───── Source records ─────
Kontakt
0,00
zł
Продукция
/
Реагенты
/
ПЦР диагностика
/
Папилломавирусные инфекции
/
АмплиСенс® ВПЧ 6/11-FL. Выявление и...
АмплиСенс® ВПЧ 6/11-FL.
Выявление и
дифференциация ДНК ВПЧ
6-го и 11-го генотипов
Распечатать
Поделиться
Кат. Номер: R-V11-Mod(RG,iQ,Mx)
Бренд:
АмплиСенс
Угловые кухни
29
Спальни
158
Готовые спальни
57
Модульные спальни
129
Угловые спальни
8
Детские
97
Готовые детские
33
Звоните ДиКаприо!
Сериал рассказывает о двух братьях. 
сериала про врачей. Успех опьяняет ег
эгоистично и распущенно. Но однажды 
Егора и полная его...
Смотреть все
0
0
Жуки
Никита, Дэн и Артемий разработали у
─────
───── Source records ─────
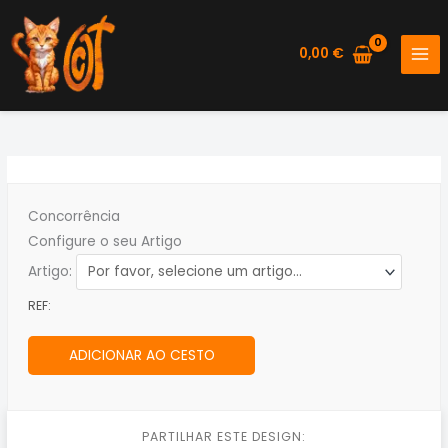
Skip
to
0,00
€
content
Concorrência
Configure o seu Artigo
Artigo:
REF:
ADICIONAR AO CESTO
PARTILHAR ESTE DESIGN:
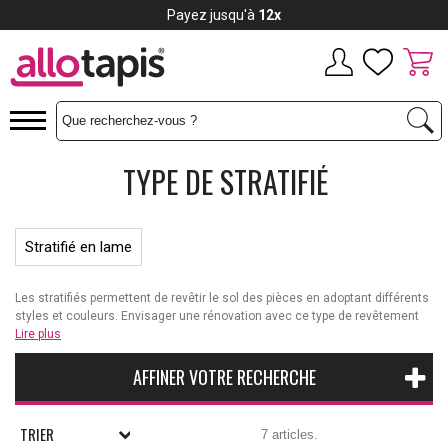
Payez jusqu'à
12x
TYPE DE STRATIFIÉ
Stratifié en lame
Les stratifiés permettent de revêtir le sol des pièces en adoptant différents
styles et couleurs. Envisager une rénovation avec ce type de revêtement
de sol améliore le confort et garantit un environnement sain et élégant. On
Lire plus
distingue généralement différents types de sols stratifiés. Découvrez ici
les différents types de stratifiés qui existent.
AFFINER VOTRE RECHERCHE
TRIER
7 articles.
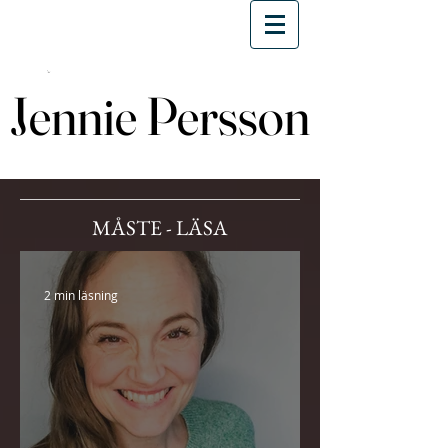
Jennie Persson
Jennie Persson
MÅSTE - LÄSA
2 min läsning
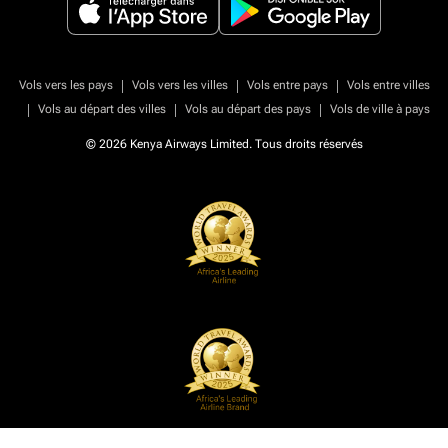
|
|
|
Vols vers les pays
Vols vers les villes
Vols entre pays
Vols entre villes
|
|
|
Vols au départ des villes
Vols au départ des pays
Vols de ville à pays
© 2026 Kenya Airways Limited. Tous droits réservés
─────
Return every line of the rows above, unchanged, from the line containing "Payez jusqu'à" down to the line containing "styles et couleurs.", including both of those lines.

Payez jusqu'à
12x
TYPE DE STRATIFIÉ
Stratifié en lame
Les stratifiés permettent de revêtir le sol des pièces en adoptant différents
styles et couleurs. Envisager une rénovation avec ce type de revêtement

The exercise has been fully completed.